A slew of Chinese economic data was published on Wednesday, showing that, despite the COVID lockdowns across the country, the world’s second-largest economy saw better-than-expected industrial output and retail sales levels. In fact, industrial output grew 0.7% in May compared to last year, after falling 2.9% in April, according to government data. Retail sales were still down from last year but less than expected.
This was supported by the loosening COVID rules and strong global demand. With factories resuming operations, Chinese exports grew double digits in May. With this, Chinese stocks were the best performing in Asia on Wednesday amid the global sell-off. In the background, Beijing’s review of video gaming licenses and other moves suggesting that the government was easing its crackdown on the tech sector have helped the nation’s tech companies’ stocks remain resilient.
“We should not be overly optimistic about consumption as the recovery has been quite slow.
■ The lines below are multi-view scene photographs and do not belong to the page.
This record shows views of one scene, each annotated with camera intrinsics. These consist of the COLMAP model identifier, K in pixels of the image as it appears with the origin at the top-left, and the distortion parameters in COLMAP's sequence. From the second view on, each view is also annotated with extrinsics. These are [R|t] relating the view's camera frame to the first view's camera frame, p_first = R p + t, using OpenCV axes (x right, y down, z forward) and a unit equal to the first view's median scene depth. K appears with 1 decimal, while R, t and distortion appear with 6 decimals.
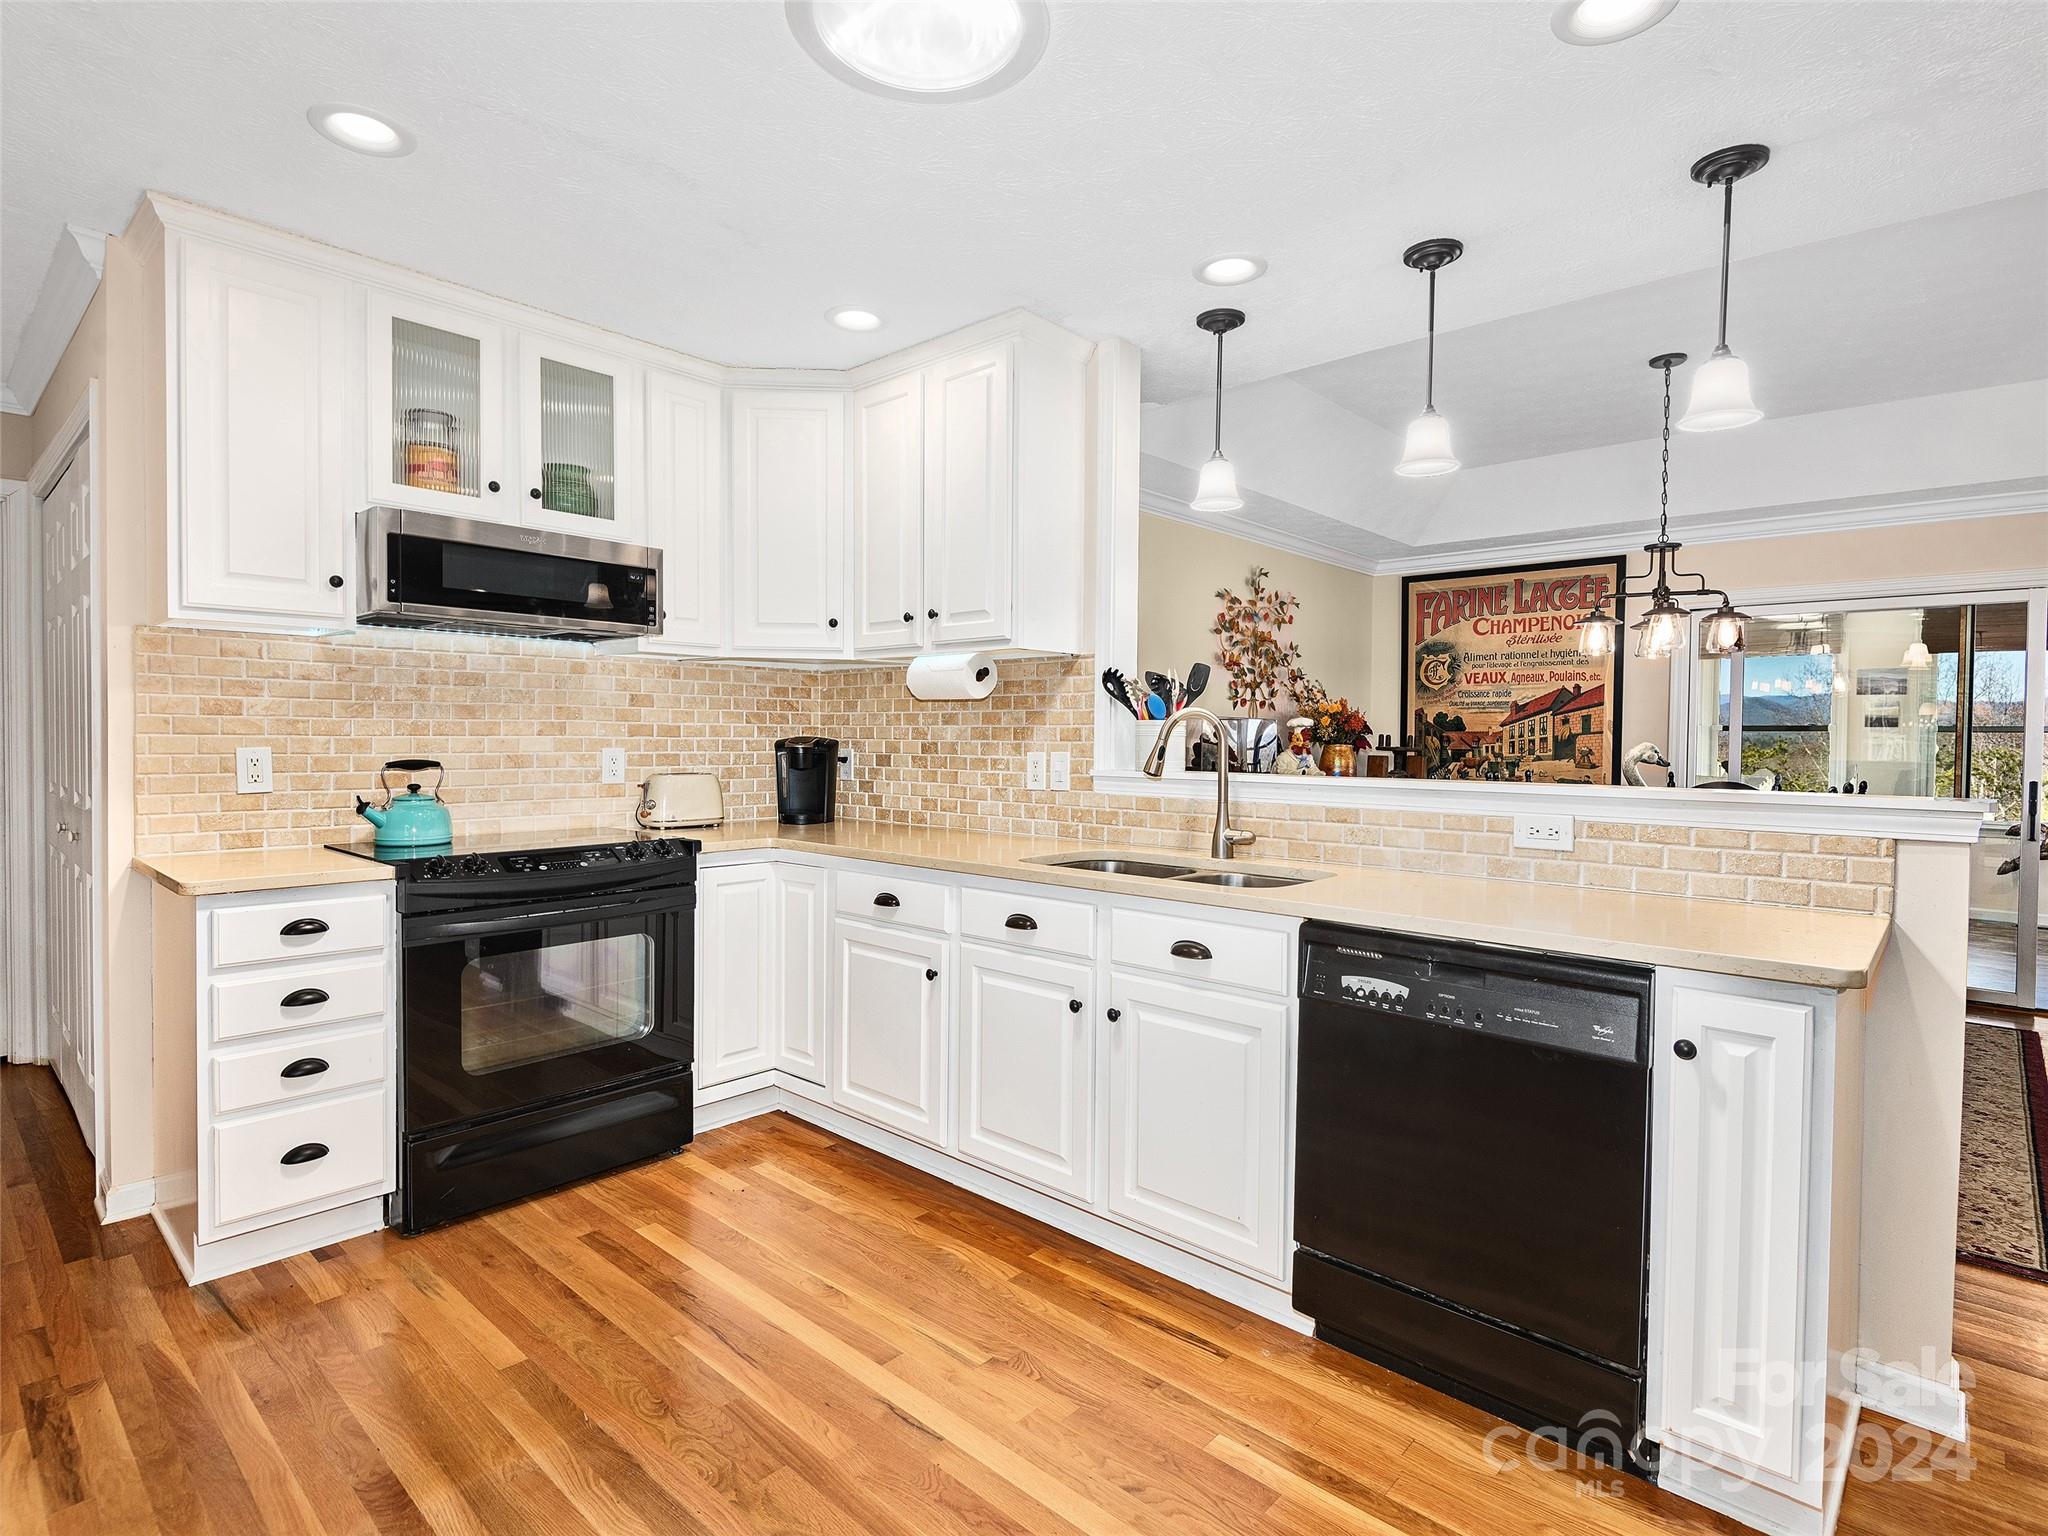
lens RADIAL K [[1039.9, 0, 1032.3], [0, 1039.9, 738.0], [0, 0, 1]] dist [0.053593, -0.039484]
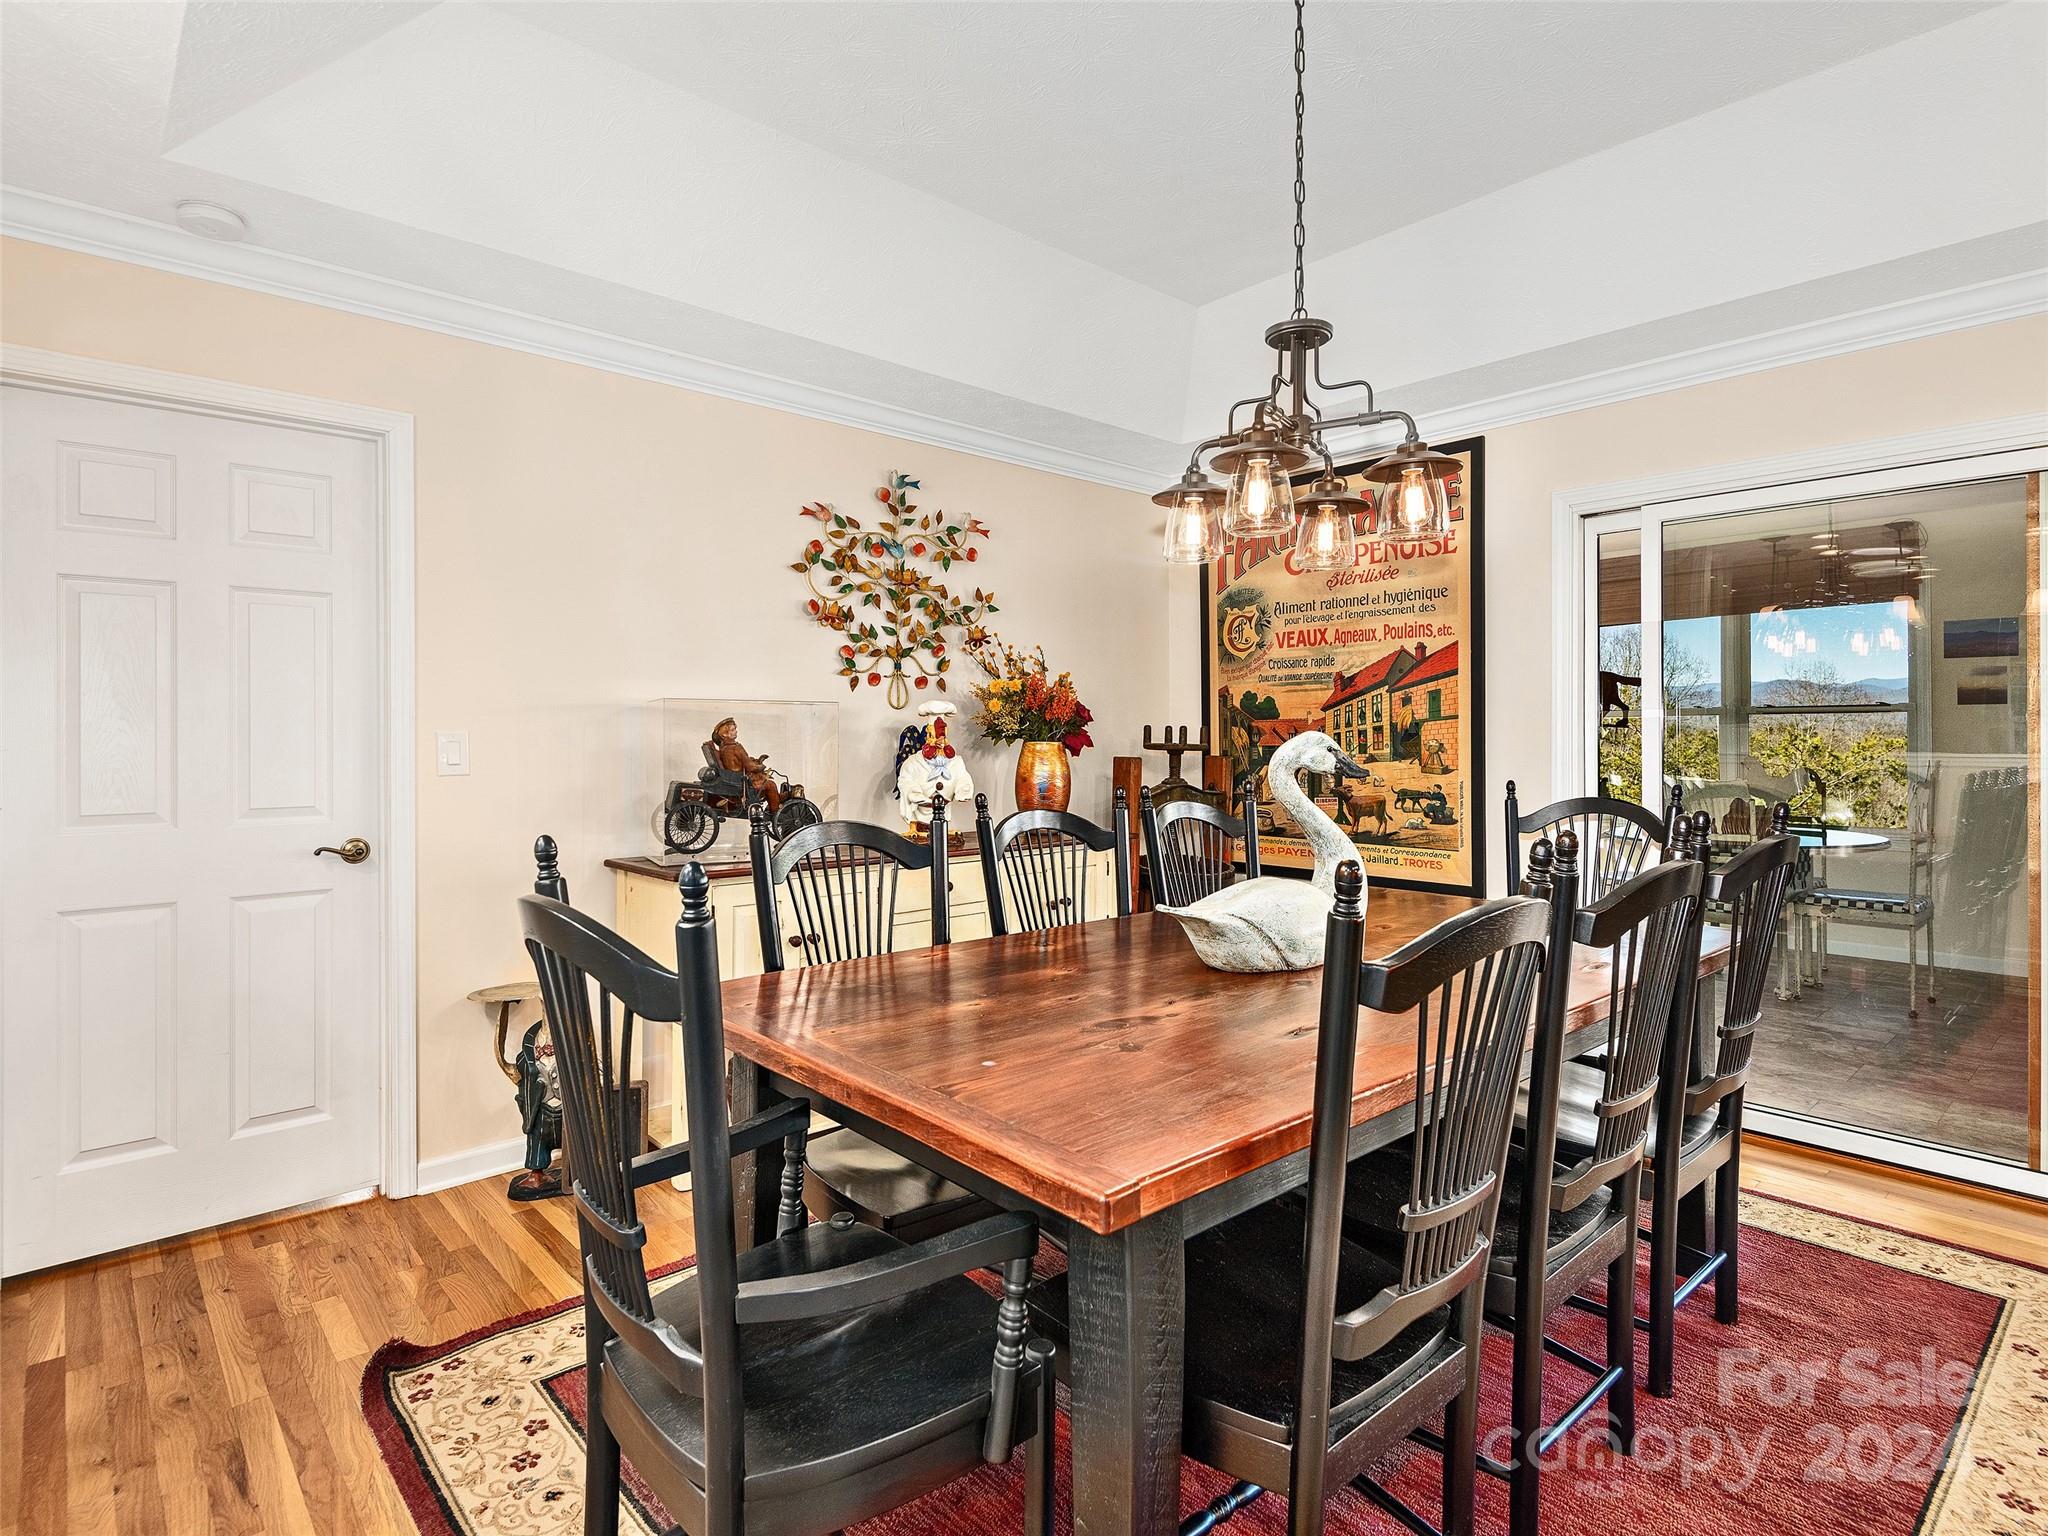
lens RADIAL K [[1057.0, 0, 1025.7], [0, 1057.0, 736.9], [0, 0, 1]] dist [0.056223, -0.044667]
pose [[0.994054, -0.013032, -0.108101, 0.354586], [0.012917, 0.999915, -0.001762, 0.004633], [0.108115, 0.000355, 0.994138, 0.332903]]
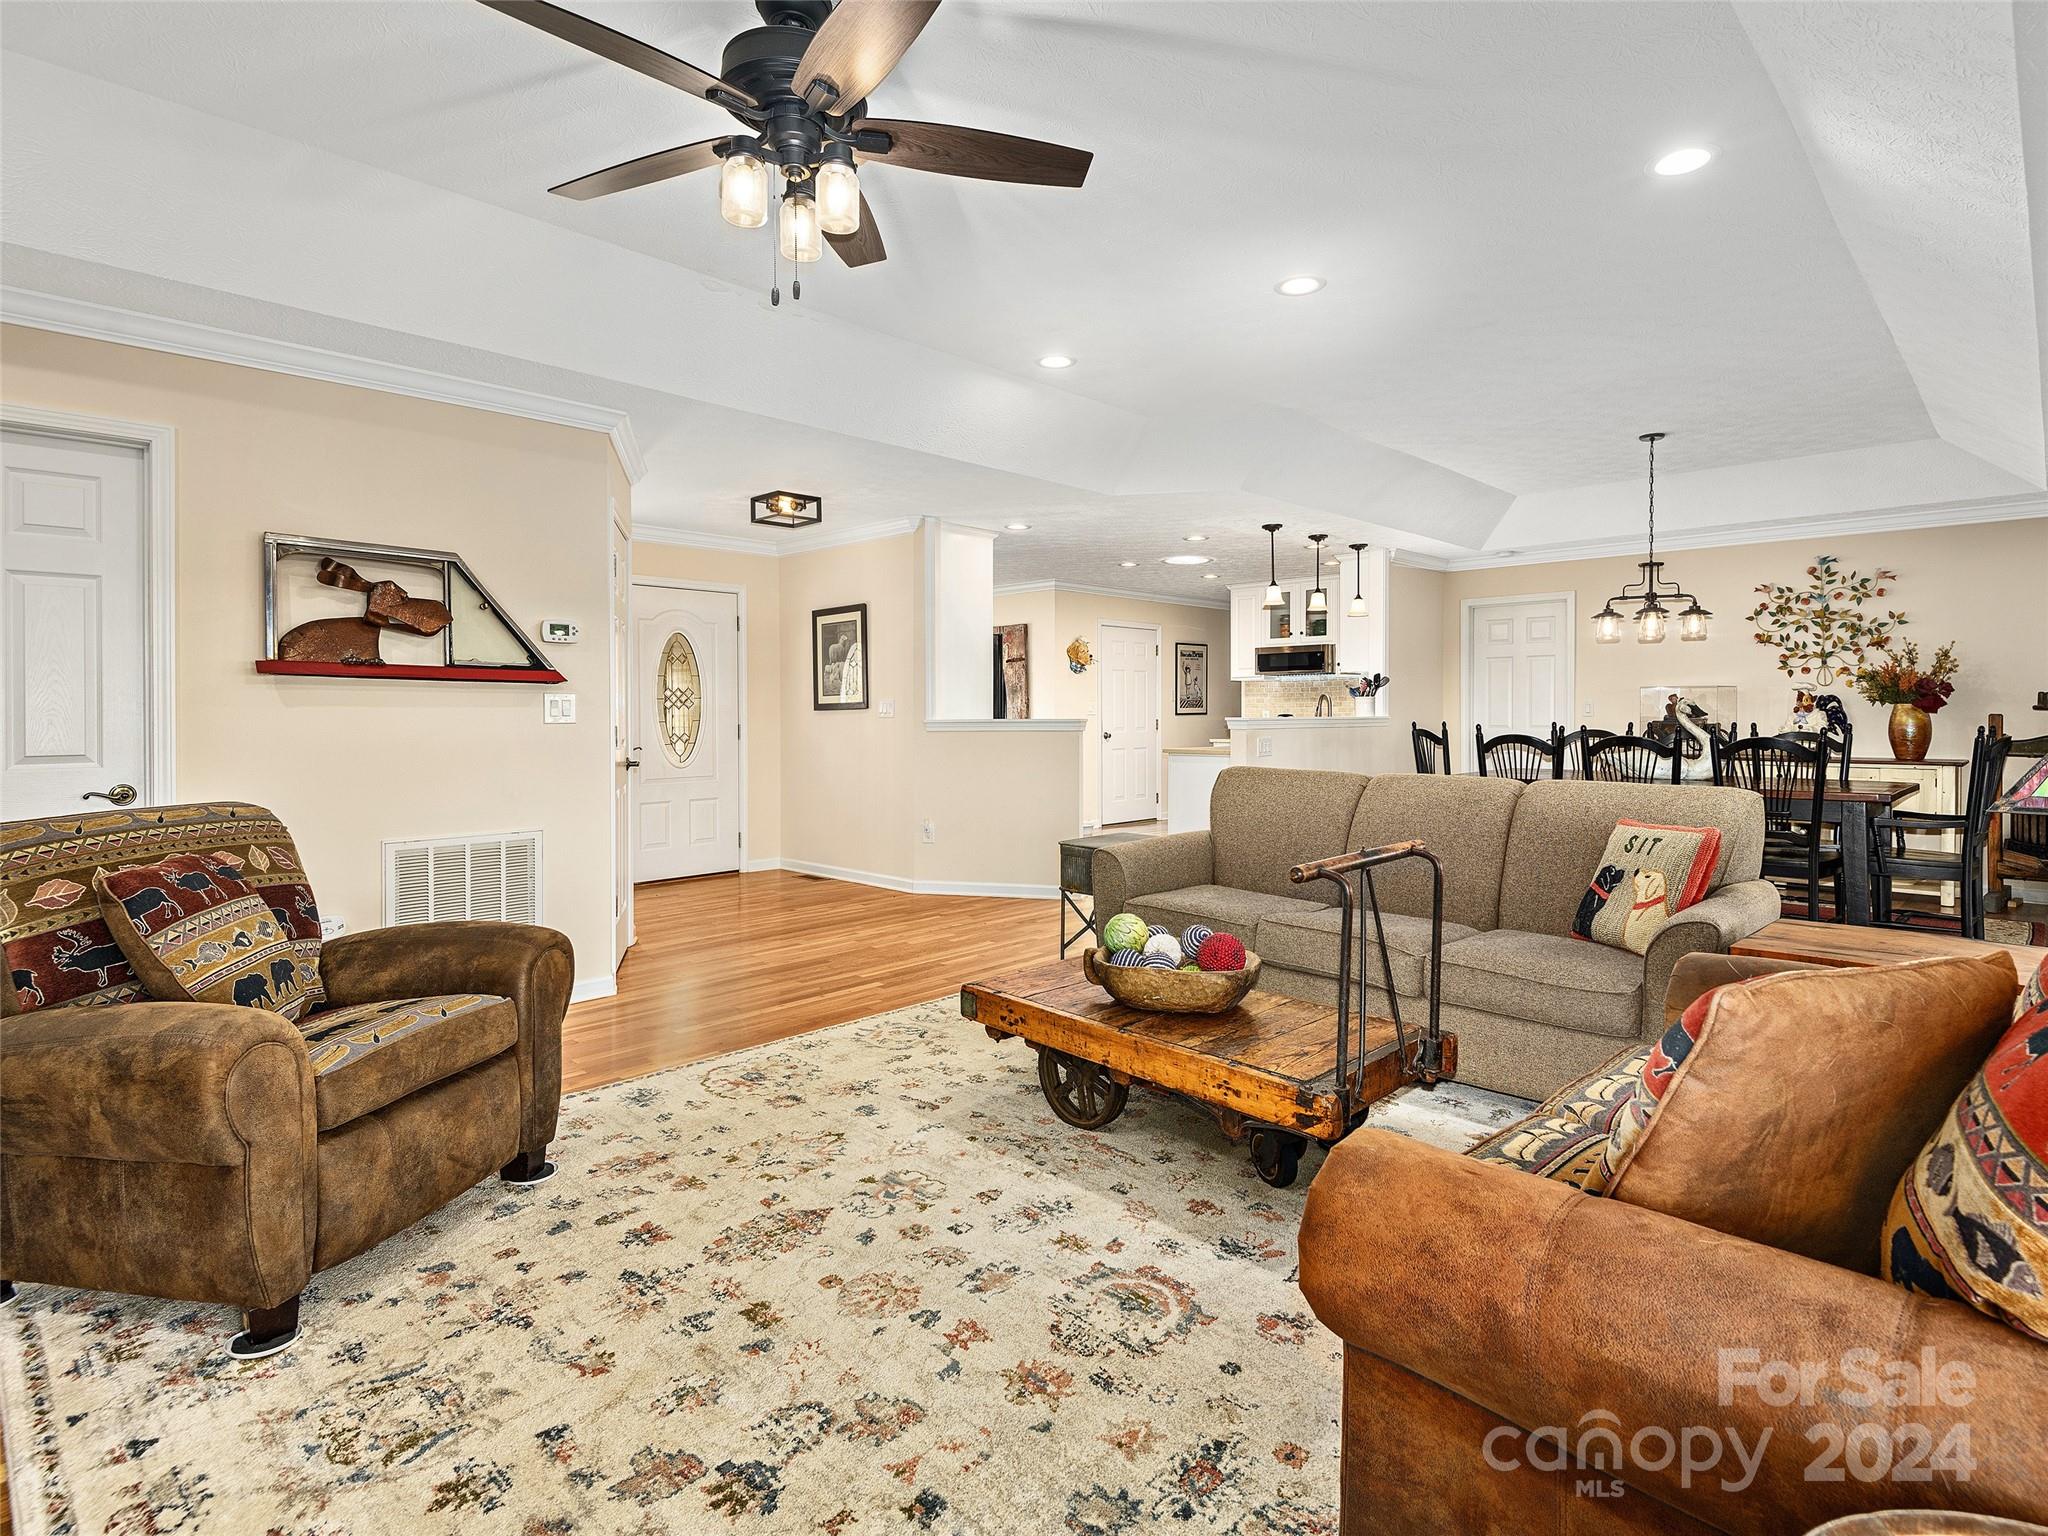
lens RADIAL K [[1057.0, 0, 1025.7], [0, 1057.0, 736.9], [0, 0, 1]] dist [0.056223, -0.044667]
pose [[-0.036461, 0.021146, -0.999111, 1.441439], [0.011093, 0.999723, 0.020755, 0.007574], [0.999273, -0.010327, -0.036686, 0.123881]]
Affected by repeated COVID outbreaks, slower income growth, a cautious view of the future expectations, there will not be a revenge spending, as people have expected,” said Wang Jun, chief economist at Zhongyuan Bank. “The short-term trend of recovery in June is becoming obvious, but the economy is still some distance away from normal operations.”
“We are seeing some improvements in May which are certainly positive to market sentiments,” said Redmond Wong, market strategist at Saxo Capital Markets. “The key is now whether the COVID situation can remain contained and if there’s a resumption of more stringent pandemic control measures.”